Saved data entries
---+---
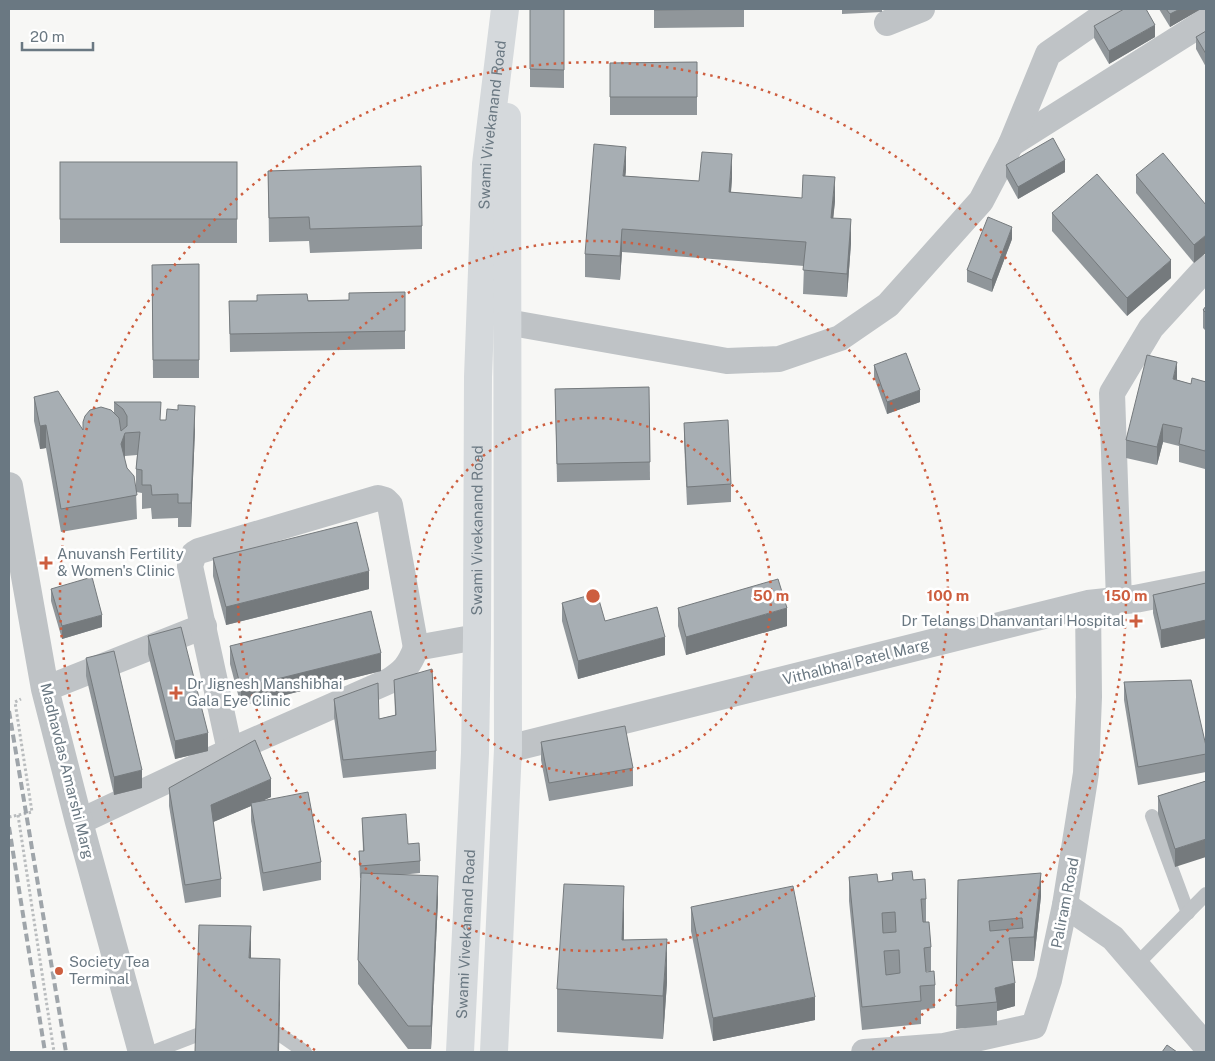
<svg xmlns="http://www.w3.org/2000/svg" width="1215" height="1061" font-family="'Public Sans',sans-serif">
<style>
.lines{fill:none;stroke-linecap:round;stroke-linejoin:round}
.path{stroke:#b9bcbe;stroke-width:3;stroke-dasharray:2.5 2.5;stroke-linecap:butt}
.service{stroke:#bfc3c6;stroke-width:14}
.minor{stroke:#bfc3c6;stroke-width:26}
.tertiary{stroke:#bfc3c6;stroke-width:28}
.primary{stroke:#d5d9dc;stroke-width:28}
.rail{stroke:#9fa5aa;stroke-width:4;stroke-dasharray:8 4;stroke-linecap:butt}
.wall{fill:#90969a;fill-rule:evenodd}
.shaded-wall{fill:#757a7d}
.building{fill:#a7aeb3;stroke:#757a7d;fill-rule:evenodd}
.ring{fill:none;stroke:#cd5e3f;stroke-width:2.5;stroke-dasharray:2.5 5}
.poi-dot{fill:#cd5e3f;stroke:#fff;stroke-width:2}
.labels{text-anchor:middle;stroke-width:5;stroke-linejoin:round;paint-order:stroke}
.street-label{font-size:15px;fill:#6a7882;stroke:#fff}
.poi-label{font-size:15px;fill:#6a7882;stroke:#fff;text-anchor:start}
.centre{fill:#cd5e3f;stroke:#fff;stroke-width:2.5}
.ring-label{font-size:15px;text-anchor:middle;font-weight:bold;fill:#cd5e3f;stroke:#fff;stroke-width:5;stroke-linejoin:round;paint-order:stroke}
</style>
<rect width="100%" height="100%" fill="#f7f7f5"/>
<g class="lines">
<g class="path">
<path d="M 18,815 L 54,1052"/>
<path d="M 9,817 L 32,812 L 15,702 L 21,699"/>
</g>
<g class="service">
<path d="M 1152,816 L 1188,913"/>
<path d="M 1136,965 L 1206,894"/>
<path d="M 279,1034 L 305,1052"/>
<path d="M 153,1052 L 197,1035"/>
</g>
<g class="minor">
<path d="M 887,23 L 922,9"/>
<path d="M 1011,144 L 1206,21"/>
<path d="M 507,322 L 727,361 L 779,359 L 840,338 L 888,305 L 981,201 L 1011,144 L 1048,54 L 1113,9"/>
<path d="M 1119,601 L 1112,393 L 1151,328 L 1206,268"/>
<path d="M 45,689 L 204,626"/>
<path d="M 230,751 L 190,566 L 194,554 L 199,551 L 378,498 L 385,500 L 390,505 L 416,648"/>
<path d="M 79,822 L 230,751 L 389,681 C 404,671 409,666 416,648 L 477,637"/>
<path d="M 1065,905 L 1113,938 L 1206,1046"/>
<path d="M 864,1052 L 944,1046 L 1034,1026 L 1049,980 L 1065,905 L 1086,773 L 1089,697 L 1088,604"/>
</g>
<g class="tertiary">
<path d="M 9,486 L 45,689 L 79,822 L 142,1052"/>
<path d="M 508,749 L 1088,604 L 1135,599 L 1206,585"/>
</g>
<g class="primary">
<path id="s1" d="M 460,1052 L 475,753 L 477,637 L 478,377 L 486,164 L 505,9"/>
<path d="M 494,1052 L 508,749 L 507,117"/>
</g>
<g class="rail">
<path d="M 9,711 L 66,1052"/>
<path d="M 9,827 L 45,1052"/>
</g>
</g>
<g class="wall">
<path d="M 530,9 L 564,9 L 564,88 L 530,87 Z"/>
<path d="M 654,9 L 744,9 L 744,27 L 654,28 Z"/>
<path d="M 842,9 L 882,9 L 882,12 L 842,14 Z"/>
<path d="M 1159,9 L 1201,9 L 1170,27 Z"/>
<path d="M 1094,26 L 1155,37 L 1109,64 L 1094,38 Z"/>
<path d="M 1206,31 L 1206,67 L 1196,49 L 1196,37 Z"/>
<path d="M 697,62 L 697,115 L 610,115 L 610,63 Z"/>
<rect x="60" y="162" width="177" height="81"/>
<path d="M 1006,165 L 1065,172 L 1018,199 L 1006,177 Z"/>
<path d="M 626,170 L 625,176 L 699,181 L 732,178 L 731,192 L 835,201 L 833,218 L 851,243 L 847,297 L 803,294 L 804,266 L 622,252 L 620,280 L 585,277 L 585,254 Z"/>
<path d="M 268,171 L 422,226 L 422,249 L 310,253 L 309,241 L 269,242 Z"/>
<path d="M 1136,175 L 1206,205 L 1194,263 L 1136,193 Z"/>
<path d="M 1052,213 L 1171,278 L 1127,316 L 1052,231 Z"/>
<path d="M 1012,239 L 992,292 L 967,282 L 967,270 Z"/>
<path d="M 199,264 L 199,378 L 153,378 L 152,265 Z"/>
<path d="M 405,292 L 405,349 L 230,352 L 229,301 L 349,300 Z"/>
<path d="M 1206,306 L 1206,331 L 1203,328 L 1203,310 Z"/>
<path d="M 874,365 L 920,402 L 887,414 L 874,377 Z"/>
<path d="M 1177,380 L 1191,384 L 1206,382 L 1205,469 L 1179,462 L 1179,446 L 1163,442 L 1157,465 L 1126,458 L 1126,440 Z"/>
<path d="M 649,387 L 650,480 L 557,482 L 555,389 Z"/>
<path d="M 34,397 L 83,430 L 114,412 L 114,402 L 161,420 L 195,429 L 191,527 L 178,527 L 178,518 L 152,519 L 151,508 L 142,509 L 142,493 L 136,492 L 137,519 L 61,532 L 46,448 L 40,449 L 34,421 ZM 137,455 L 136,469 L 136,491 L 127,468 L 124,458 L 125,456 Z"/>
<path d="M 684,423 L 731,484 L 731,502 L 687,505 L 684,441 Z"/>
<path d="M 213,558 L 369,589 L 226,625 L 213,576 Z"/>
<path d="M 1206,583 L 1206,638 L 1161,648 L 1153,613 L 1153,595 Z"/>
<path d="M 51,589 L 102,627 L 62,639 L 51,601 Z"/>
<path d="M 562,603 L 605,621 L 665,655 L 578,679 L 562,621 Z"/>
<path d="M 678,608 L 787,626 L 686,655 L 678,626 Z"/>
<path d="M 148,636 L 208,751 L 175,759 L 148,654 Z"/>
<path d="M 230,646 L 381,671 L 241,706 L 230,664 Z"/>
<path d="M 86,658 L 142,788 L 114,795 L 86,676 Z"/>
<path d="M 394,680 L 436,751 L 436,769 L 343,778 L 334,717 L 334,699 L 379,719 L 395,715 Z"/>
<path d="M 1124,682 L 1206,754 L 1206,772 L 1138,785 L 1124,700 Z"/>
<path d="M 541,742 L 633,768 L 633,786 L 549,801 L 541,760 Z"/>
<path d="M 1206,781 L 1175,867 L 1158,814 L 1158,796 Z"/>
<path d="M 169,788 L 271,797 L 264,800 L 321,862 L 321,880 L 263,891 L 251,821 L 251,806 L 213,822 L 221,879 L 221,897 L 185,903 L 169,806 Z"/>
<path d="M 362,818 L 408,844 L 420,861 L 420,873 L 400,875 L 438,900 L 431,1049 L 408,1049 L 358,984 L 358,960 L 361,878 L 360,878 L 359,851 L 363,851 Z"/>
<path d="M 892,873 L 913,880 L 926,899 L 926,922 L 931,947 L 931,971 L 926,971 L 935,985 L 935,1008 L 921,1010 L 921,1024 L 862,1030 L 849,901 L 849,877 L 878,882 L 892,880 Z"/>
<path d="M 958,880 L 1041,896 L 1034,961 L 1012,961 L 1015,1006 L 997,1011 L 997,1025 L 956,1029 Z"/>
<path d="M 691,907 L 815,1020 L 713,1041 L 691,931 Z"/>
<path d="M 624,929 L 624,940 L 667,982 L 663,1039 L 557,1032 L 557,989 Z"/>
</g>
<g class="shaded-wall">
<path d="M 1180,9 L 1201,9 L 1170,27 L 1170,14 Z"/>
<path d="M 1155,25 L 1155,37 L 1109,64 L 1109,51 Z"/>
<path d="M 626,147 L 626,170 L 623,199 L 623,176 Z"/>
<path d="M 732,154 L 732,178 L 729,216 L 729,192 Z"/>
<path d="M 1065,160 L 1065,172 L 1018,199 L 1018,187 Z"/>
<path d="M 835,177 L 835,201 L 831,241 L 831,218 Z"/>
<path d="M 851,219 L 851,243 L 847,297 L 847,274 Z"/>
<path d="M 1012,227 L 1012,239 L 992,292 L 992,280 Z"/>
<path d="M 622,229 L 622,252 L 620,280 L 620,256 Z"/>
<path d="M 1206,235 L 1206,253 L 1194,263 L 1194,245 Z"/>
<path d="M 1171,260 L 1171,278 L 1127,316 L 1127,298 Z"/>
<path d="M 1177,362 L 1177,380 L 1173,379 Z"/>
<path d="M 920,390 L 920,402 L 887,414 L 887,402 Z"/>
<path d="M 195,406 L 195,429 L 191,527 L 191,503 Z"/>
<path d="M 1163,424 L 1163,442 L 1157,465 L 1157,447 Z"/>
<path d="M 46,425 L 46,448 L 40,449 L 40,426 Z"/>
<path d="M 125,433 L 125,456 L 121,467 L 121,444 Z"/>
<path d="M 1206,447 L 1206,465 L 1205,469 L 1205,451 Z"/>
<path d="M 369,571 L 369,589 L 226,625 L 226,607 Z"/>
<path d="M 787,608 L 787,626 L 686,655 L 686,637 Z"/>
<path d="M 102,615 L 102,627 L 62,639 L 62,626 Z"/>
<path d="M 1206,620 L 1206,638 L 1161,648 L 1161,630 Z"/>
<path d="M 665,637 L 665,655 L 578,679 L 578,661 Z"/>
<path d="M 381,653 L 381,671 L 241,706 L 241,688 Z"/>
<path d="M 208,733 L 208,751 L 175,759 L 175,741 Z"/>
<path d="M 142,770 L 142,788 L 114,795 L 114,777 Z"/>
<path d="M 271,779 L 271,797 L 251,806 L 251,803 L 251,806 L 211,823 L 211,805 Z"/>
<path d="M 1206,839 L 1206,857 L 1175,867 L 1175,849 Z"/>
<path d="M 1041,873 L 1041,896 L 1034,961 L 1034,937 Z"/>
<path d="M 438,876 L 438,900 L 431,1049 L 431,1026 Z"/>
<path d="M 624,886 L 624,929 L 622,983 L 622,940 Z"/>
<path d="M 251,926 L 251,969 L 249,958 Z"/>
<path d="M 667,939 L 667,982 L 663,1039 L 663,996 Z"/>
<path d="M 280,959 L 280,1002 L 279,1052 L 278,1052 Z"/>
<path d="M 1015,983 L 1015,1006 L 997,1011 L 997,1002 L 995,988 Z"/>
<path d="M 815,997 L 815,1020 L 713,1041 L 713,1018 Z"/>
</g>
<g class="building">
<path d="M 530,9 L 564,9 L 564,70 L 530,69 Z"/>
<path d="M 654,9 L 744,9 L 654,10 Z"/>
<path d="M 1124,9 L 1146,9 L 1155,25 L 1109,51 L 1094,26 Z"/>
<path d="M 1166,9 L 1180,9 L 1170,14 Z"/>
<path d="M 1206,31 L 1206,54 L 1196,37 Z"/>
<path d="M 697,62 L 697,97 L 610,97 L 610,63 Z"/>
<path d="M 1053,138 L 1065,160 L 1018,187 L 1006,165 Z"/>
<path d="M 594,144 L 626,147 L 623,176 L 699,181 L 702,152 L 732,154 L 729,192 L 802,198 L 803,175 L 835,177 L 831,218 L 851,219 L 847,274 L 803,270 L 806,242 L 622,229 L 620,256 L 585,254 Z"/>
<path d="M 1163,153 L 1206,205 L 1206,235 L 1194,245 L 1136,175 Z"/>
<rect x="60" y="162" width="177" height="57"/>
<path d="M 421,166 L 422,226 L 310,229 L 309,217 L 269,218 L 268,171 Z"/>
<path d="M 1097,174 L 1171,260 L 1127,298 L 1052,213 Z"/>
<path d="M 988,217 L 1012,227 L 992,280 L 967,270 Z"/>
<path d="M 199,264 L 199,360 L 153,360 L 152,265 Z"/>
<path d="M 405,292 L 405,331 L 230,334 L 229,301 L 257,301 L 257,295 L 307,294 L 308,301 L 349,300 L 349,293 Z"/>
<path d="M 1206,306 L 1206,313 L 1203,310 Z"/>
<path d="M 906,353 L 920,390 L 887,402 L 874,365 Z"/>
<path d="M 1147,355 L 1177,362 L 1173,379 L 1191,384 L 1192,378 L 1206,382 L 1206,447 L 1205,451 L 1179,444 L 1182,428 L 1163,424 L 1157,447 L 1126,440 Z"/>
<path d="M 649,387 L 650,462 L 557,464 L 555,389 Z"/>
<path d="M 58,391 L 83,430 L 83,422 L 85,416 L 90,410 L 101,407 L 111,410 L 119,418 L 121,431 L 127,426 L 127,416 L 123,409 L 114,402 L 161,402 L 160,420 L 166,420 L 167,409 L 178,410 L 178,405 L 195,406 L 191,503 L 178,503 L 178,494 L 152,495 L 151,485 L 142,485 L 142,470 L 136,469 L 140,432 L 125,433 L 121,444 L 127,468 L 134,476 L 137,495 L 61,509 L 46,425 L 40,426 L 34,397 Z"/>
<path d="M 728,420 L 731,484 L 687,487 L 684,423 Z"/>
<path d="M 357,522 L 369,571 L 226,607 L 213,558 Z"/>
<path d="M 92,577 L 102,615 L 62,626 L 51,589 Z"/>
<path d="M 778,579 L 787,608 L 686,637 L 678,608 Z"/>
<path d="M 1206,583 L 1206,620 L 1161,630 L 1153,595 Z"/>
<path d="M 597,593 L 605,621 L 657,607 L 665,637 L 578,661 L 562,603 Z"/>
<path d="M 371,611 L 381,653 L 241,688 L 230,646 Z"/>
<path d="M 181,627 L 208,733 L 175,741 L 148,636 Z"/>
<path d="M 114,651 L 142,770 L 114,777 L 86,658 Z"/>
<path d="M 432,669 L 436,751 L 343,760 L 334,699 L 378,683 L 379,719 L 396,715 L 394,680 Z"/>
<path d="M 1191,680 L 1206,746 L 1206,754 L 1138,767 L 1124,682 Z"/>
<path d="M 625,726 L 633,768 L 549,783 L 541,742 Z"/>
<path d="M 255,740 L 271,779 L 211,805 L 221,879 L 185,885 L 169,788 Z"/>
<path d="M 1206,781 L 1206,839 L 1175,849 L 1158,796 Z"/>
<path d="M 308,792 L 321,862 L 263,873 L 251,803 Z"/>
<path d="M 406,814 L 408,844 L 419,843 L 420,861 L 360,866 L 359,851 L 364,851 L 362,818 Z"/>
<path d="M 912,871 L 913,880 L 925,879 L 926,899 L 921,899 L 923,922 L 929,922 L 931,947 L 924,948 L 926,972 L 934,971 L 935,985 L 920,986 L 921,1001 L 862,1007 L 849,877 L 877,874 L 878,882 L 893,880 L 892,873 ZM 895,912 L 896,932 L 883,933 L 882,913 ZM 899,950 L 900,973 L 886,975 L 884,951 Z"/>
<path d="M 361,873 L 438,876 L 431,1026 L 408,1026 L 358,960 Z"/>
<path d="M 1041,873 L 1034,937 L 1009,938 L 1015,983 L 995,988 L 997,1002 L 956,1006 L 958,880 ZM 1022,918 L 1023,928 L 990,931 L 989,921 Z"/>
<path d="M 564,884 L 624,886 L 622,940 L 667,939 L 663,996 L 557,989 Z"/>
<path d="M 793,886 L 815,997 L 713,1018 L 691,907 Z"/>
<path d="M 199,925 L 251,926 L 249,958 L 280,959 L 278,1052 L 195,1052 Z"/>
<path d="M 1167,1045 L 1177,1052 L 1162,1052 Z"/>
</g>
<g class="ring">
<circle cx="593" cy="596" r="178"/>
<circle cx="593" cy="596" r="355"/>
<path d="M315 1050A533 533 0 1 1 871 1050"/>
</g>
<g class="poi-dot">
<path d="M43.5 555.5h5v5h5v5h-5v5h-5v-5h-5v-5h5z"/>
<path d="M1133.5 613.5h5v5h5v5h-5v5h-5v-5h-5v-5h5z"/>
<path d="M173.5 685.5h5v5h5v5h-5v5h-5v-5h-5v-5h5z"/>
<circle cx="59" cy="971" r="5"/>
</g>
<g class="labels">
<g class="street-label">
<text dy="5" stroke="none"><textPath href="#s1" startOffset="928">Swami Vivekanand Road</textPath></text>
<text dy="5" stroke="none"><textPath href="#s1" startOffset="522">Swami Vivekanand Road</textPath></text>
<text transform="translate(856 662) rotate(-14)" y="5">Vithalbhai Patel Marg</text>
<text transform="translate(67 771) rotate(76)" y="5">Madhavdas Amarshi Marg</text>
<text transform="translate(1065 903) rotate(-79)" y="5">Paliram Road</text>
<text dy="5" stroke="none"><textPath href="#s1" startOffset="118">Swami Vivekanand Road</textPath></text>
</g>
<g class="poi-label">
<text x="57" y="559">Anuvansh Fertility<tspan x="57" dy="17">&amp; Women's Clinic</tspan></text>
<text x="1125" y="626" text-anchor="end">Dr Telangs Dhanvantari Hospital</text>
<text x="187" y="689">Dr Jignesh Manshibhai<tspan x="187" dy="17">Gala Eye Clinic</tspan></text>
<text x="69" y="967">Society Tea<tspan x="69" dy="17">Terminal</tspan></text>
</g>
</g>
<circle cx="593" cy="596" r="8" class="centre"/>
<g class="ring-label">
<text x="771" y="601">50 m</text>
<text x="948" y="601">100 m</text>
<text x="1126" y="601">150 m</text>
</g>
<rect width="1215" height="1061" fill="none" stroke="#6a7882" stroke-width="20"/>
<path d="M22 42v8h71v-8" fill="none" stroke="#6a7882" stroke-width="2.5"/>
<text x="30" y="42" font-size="15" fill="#6a7882" stroke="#ffffff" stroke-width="4" paint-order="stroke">20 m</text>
</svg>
---+---
▶ [EXERCISE DIRECTIONS]:
Your answer must be a copy of every line in the data above that holds the string "lines".

▶ [WRITTEN ANSWER]:
.lines{fill:none;stroke-linecap:round;stroke-linejoin:round}
<g class="lines">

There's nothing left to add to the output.